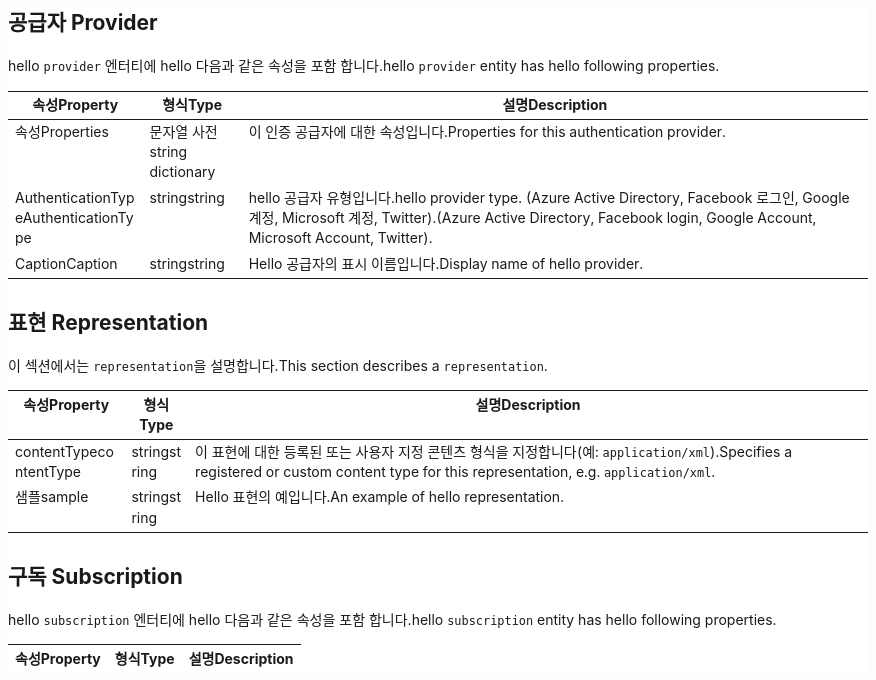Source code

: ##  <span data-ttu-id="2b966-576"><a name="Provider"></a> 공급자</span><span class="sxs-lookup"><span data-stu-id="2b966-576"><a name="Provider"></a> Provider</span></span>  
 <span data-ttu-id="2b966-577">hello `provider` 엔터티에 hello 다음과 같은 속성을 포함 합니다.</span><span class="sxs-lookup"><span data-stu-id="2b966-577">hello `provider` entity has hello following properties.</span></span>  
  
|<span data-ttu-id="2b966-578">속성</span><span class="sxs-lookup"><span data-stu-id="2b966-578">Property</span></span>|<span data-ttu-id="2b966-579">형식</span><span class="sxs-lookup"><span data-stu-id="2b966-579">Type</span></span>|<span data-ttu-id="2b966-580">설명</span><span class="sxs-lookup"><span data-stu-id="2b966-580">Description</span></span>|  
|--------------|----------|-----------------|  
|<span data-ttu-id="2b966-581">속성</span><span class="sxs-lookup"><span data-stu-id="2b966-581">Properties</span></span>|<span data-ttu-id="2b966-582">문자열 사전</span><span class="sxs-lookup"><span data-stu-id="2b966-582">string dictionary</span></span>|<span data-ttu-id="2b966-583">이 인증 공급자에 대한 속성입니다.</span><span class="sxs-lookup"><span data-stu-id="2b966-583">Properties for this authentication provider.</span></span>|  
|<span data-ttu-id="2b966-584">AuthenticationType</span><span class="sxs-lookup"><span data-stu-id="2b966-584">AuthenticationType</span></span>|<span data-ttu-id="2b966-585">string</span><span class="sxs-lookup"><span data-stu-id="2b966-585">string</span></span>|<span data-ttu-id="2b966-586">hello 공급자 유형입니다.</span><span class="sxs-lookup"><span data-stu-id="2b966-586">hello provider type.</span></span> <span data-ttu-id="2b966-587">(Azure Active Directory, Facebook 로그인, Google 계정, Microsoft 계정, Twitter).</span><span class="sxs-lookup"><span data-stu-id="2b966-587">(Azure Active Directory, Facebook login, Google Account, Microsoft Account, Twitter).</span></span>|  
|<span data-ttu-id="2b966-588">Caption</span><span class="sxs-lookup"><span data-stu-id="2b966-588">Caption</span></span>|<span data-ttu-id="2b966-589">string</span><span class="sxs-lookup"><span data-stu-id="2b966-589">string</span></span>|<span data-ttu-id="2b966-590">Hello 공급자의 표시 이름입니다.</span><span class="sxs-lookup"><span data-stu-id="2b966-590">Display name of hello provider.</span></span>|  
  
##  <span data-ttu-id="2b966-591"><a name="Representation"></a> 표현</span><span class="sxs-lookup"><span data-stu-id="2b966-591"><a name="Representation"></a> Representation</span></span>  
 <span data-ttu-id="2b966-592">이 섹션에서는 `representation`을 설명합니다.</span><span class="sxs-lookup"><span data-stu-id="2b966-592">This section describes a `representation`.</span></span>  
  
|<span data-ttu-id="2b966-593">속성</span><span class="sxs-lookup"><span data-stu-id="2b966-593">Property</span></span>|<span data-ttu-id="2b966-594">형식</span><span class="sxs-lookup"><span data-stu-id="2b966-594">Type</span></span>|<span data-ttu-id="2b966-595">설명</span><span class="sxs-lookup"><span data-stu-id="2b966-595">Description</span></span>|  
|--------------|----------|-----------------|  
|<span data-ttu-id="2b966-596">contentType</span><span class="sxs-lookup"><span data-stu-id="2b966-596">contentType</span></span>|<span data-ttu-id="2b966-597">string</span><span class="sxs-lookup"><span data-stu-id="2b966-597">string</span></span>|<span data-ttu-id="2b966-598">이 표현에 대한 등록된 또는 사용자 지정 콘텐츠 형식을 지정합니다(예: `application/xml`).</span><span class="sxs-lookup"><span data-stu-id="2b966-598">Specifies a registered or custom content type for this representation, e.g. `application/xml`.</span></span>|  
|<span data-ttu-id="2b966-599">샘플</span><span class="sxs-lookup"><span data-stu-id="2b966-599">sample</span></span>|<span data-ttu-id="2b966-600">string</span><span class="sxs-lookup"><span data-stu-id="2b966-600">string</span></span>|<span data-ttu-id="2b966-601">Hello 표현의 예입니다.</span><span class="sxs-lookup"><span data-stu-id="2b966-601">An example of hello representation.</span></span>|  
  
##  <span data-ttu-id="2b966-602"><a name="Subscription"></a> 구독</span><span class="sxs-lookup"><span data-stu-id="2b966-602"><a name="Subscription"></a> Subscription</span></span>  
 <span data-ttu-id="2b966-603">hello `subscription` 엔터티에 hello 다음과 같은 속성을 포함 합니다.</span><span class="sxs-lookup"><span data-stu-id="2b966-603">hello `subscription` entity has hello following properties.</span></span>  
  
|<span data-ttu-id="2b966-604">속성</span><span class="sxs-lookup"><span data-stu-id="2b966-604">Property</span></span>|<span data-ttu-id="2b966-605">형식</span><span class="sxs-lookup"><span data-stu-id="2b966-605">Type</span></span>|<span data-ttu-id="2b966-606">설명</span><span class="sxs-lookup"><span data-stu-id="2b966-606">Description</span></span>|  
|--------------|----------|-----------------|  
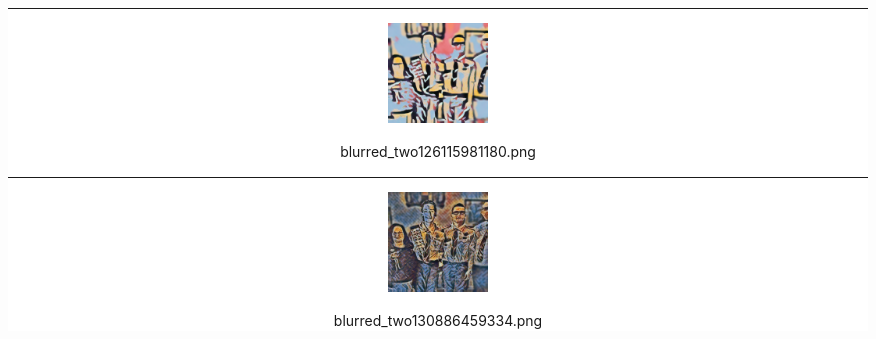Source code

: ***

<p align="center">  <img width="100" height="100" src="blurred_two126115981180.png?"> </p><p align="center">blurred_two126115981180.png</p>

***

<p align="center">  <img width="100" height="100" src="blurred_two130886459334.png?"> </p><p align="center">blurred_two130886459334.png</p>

==*==

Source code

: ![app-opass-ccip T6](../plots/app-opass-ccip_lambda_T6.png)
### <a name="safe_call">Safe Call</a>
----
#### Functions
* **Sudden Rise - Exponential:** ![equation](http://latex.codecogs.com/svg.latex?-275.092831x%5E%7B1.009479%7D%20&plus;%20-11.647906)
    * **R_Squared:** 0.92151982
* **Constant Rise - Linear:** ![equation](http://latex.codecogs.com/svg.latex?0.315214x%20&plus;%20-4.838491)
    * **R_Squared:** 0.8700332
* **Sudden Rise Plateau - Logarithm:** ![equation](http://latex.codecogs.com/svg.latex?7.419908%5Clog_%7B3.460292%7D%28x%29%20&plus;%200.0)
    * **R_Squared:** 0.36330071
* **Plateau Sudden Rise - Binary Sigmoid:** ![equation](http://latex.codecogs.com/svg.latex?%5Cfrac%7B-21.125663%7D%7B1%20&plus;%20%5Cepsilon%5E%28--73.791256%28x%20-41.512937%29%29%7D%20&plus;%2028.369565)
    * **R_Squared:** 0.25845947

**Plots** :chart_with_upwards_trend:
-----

==*==

- [Exercise prompt]:
Count the lines in the records above that contain "name", please, and give the number without any other words.

- [Task response]:
5